Deze kabels en leidingen kunnen met een melding afgedaan worden, mits voldaan wordt aan de artikelen 4.19 tot en met 4.30 (dit voorbehoud geldt alleen voor kabels en leidingen in de zin van de Telecommunicatiewet en voor laag- en middenspanning elektriciteitskabels).

Begripsomschrijvingen

In deze beleidsregels wordt verstaan onder:

  • a.

    Leiding: Een leiding is een buis of kabel bestemd voor transport van vloeistoffen, gassen, energie of gegevens, welke in het profiel van de weg(berm) wordt gelegd.

  • b.

    Openbare grond: Openbare wegen met inbegrip van de daartoe behorende stoepen, glooiingen, bermen, sloten, bruggen, viaducten, tunnels, duikers, beschoeiingen en andere werken.

  • c.

    Huisaansluiting: De leiding en voorzieningen die deel uitmaken van deze leiding, tussen de hoofdleiding waarvoor vergunning / melding is verleend en het aansluitpunt in de woning of het gebouw, in beheer bij de vergunninghouder/ melder.

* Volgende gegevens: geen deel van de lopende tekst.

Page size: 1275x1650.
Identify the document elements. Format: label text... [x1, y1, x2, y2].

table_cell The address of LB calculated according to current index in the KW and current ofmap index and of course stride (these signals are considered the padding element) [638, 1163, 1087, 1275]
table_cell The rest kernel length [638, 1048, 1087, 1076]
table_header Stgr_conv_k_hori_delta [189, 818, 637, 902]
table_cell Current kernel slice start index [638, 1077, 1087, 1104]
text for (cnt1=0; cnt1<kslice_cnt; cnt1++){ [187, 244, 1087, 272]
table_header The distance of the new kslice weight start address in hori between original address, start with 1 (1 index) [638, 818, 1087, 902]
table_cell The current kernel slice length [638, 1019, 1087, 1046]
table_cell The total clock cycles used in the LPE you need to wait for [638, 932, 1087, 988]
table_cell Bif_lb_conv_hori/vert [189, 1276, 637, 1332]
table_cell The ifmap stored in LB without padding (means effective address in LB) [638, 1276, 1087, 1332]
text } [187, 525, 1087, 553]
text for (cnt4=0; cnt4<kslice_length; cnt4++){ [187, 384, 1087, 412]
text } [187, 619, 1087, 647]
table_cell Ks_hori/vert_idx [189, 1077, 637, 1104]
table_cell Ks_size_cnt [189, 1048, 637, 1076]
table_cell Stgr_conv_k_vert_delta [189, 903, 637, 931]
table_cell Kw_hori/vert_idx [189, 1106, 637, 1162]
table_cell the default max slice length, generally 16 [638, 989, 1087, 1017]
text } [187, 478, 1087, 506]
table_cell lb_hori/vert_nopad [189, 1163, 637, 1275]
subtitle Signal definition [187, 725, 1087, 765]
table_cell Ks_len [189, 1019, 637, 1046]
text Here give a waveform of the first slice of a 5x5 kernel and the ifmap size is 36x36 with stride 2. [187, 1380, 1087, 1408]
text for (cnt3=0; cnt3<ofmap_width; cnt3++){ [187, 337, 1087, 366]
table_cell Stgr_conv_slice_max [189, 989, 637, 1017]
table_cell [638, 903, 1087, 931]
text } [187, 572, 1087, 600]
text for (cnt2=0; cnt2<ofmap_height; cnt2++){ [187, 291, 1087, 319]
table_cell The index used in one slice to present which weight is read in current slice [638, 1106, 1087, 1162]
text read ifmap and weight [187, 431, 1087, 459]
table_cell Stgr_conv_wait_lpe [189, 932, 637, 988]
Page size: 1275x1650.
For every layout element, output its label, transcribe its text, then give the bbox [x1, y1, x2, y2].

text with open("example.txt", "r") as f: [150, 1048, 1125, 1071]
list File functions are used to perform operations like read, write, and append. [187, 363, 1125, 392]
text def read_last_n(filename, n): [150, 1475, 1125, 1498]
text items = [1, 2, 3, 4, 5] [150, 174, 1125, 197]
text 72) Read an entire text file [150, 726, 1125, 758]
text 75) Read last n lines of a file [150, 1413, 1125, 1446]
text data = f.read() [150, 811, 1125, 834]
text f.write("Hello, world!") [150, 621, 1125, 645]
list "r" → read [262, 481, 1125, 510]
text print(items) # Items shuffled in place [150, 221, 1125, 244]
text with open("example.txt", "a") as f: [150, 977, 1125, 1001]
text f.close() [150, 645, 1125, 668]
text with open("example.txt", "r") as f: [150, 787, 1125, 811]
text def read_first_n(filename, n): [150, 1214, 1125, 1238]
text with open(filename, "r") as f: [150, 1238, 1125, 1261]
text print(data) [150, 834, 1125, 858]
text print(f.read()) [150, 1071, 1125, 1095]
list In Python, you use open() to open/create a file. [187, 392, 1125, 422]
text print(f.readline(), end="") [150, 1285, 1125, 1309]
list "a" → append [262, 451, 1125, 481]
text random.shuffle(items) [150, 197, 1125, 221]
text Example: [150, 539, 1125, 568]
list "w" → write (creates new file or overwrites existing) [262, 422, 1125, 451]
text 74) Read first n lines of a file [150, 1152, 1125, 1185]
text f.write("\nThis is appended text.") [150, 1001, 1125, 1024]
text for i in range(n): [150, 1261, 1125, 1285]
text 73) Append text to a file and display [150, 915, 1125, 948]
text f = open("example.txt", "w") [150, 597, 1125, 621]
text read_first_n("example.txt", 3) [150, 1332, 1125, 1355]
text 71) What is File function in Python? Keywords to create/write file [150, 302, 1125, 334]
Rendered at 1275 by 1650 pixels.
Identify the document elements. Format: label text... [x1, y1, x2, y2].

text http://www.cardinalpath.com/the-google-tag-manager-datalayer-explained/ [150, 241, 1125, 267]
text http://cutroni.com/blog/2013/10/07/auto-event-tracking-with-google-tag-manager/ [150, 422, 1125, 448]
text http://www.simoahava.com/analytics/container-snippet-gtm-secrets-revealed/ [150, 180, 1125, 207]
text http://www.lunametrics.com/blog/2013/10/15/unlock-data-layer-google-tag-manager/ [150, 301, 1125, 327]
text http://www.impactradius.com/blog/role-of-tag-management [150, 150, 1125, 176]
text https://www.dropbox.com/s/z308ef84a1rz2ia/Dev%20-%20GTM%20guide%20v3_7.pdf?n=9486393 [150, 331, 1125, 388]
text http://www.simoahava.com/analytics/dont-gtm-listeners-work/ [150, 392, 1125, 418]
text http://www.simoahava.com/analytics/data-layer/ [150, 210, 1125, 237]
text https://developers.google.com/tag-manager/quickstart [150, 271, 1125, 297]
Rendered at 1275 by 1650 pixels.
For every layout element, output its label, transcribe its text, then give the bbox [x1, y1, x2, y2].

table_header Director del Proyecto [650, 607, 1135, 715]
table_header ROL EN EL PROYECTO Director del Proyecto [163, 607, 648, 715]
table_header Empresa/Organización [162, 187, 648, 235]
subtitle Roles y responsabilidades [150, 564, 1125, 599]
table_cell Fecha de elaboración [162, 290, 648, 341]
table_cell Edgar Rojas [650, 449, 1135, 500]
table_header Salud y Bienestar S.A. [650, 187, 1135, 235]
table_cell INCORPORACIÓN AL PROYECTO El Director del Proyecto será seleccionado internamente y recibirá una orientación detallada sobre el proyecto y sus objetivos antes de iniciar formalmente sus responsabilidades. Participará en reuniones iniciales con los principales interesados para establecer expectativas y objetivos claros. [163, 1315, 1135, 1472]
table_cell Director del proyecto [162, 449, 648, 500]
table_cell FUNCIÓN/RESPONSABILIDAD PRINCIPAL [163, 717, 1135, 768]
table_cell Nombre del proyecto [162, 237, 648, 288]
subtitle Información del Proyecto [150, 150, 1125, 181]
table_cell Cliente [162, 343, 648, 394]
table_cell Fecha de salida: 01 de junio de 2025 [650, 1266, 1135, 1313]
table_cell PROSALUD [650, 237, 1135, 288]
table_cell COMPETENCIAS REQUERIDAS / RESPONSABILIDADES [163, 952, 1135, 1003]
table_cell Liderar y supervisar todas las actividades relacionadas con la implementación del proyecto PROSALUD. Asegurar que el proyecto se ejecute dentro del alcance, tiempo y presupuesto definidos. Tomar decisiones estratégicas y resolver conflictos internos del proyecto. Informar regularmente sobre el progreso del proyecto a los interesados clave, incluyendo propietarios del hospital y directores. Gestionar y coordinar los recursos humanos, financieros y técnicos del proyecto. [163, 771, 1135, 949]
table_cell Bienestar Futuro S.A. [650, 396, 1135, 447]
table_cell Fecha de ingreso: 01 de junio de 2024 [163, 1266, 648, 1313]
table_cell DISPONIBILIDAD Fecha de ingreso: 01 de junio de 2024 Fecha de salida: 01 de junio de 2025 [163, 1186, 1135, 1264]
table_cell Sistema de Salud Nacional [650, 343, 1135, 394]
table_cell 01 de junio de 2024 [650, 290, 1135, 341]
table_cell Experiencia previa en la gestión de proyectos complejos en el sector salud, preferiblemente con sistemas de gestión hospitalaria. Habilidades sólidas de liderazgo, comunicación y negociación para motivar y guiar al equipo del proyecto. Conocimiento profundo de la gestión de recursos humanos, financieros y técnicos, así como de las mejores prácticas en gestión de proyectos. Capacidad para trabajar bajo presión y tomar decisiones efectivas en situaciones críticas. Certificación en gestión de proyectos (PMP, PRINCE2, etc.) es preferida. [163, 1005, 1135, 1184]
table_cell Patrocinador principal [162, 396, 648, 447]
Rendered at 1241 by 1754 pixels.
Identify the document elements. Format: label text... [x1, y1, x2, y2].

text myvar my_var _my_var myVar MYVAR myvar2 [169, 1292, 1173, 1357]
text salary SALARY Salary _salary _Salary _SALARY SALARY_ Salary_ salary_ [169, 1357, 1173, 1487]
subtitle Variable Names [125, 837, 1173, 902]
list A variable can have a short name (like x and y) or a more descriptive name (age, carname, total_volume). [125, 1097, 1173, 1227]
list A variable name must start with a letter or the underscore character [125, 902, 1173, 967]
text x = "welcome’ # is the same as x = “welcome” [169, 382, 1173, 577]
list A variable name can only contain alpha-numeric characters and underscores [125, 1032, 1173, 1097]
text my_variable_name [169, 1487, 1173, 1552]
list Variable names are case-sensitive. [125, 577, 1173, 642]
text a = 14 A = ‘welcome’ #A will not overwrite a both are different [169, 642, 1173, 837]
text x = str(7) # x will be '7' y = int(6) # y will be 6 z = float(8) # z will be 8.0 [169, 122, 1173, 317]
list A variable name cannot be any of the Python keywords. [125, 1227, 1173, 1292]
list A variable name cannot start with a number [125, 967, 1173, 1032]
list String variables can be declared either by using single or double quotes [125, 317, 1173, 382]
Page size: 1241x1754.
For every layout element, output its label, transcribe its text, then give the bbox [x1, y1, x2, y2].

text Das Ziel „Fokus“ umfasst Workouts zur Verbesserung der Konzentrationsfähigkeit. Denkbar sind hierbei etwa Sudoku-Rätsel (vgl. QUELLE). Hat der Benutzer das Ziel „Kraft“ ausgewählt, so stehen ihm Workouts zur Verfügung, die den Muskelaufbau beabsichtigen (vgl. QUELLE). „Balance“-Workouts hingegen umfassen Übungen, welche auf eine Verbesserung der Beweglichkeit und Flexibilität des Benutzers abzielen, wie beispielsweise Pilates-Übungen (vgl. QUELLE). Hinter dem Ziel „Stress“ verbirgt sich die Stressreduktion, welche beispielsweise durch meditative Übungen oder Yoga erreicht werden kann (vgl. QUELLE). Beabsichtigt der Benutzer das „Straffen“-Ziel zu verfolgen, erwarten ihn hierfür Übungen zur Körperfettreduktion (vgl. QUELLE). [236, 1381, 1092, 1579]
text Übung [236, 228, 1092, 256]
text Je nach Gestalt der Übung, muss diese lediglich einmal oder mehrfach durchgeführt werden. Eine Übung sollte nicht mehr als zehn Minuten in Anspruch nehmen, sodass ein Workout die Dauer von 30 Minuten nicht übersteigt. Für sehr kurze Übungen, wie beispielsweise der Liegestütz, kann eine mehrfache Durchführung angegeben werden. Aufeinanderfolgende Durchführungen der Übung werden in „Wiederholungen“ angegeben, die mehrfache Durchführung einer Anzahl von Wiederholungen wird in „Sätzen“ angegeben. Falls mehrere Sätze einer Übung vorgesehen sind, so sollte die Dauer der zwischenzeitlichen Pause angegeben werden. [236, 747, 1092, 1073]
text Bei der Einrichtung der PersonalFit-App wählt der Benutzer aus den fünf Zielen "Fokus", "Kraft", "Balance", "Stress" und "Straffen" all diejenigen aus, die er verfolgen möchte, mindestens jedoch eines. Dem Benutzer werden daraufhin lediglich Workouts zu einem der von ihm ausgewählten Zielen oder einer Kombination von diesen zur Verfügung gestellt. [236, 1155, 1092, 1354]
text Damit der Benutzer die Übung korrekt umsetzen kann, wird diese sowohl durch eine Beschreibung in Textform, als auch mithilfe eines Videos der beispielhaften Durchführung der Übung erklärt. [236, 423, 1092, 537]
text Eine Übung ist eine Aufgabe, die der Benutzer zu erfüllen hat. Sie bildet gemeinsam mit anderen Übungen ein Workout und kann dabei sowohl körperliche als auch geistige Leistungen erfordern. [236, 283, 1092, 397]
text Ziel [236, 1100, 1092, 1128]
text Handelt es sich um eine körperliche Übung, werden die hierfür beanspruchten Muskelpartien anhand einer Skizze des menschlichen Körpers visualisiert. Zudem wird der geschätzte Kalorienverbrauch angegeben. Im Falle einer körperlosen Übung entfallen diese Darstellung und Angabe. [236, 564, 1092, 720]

Waar is een vergunning / melding voor mogelijk?

Wij maken onderscheid tussen:

  • 1.

    Kabels en leidingen met openbaar nut

    Hierop rust een gedoogplicht en een vergunning/meldplicht op grond van de Interim Omgevingsverordening.

  • 2.

    Kabels en leidingen voor individuele belangen

    Voor aanvragen die uitsluitend gericht zijn op de aanleg van kabels en leidingen die uitsluitend een individueel belang hebben wordt alleen bij uitzondering vergunning op grond van de Interim Omgevingsverordening verleend.

  • 3.

    Huisaansluitingen

    Bij huisaansluitingen op een kabel of leiding waarvoor vergunning / melding is verleend kan volstaan worden met een schriftelijke melding. De melding geldt voor kleinschalige werkzaamheden zoals aansluiten of wijzigen van huisaansluitingen, het aanbrengen van lasgaten buiten de verharding etc. Wanneer voor deze werkzaamheden een persing, boogzinker, boring of dergelijke binnen het Beperkingengebied beheer provinciale wegen nodig is, is vanuit verkeersveiligheid en verkeersgeleiding een vergunning / melding noodzakelijk. Ditzelfde geldt wanneer over een lengte groter dan 15 m een sleuf (nagenoeg) evenwijdig aan de weg gegraven moet worden.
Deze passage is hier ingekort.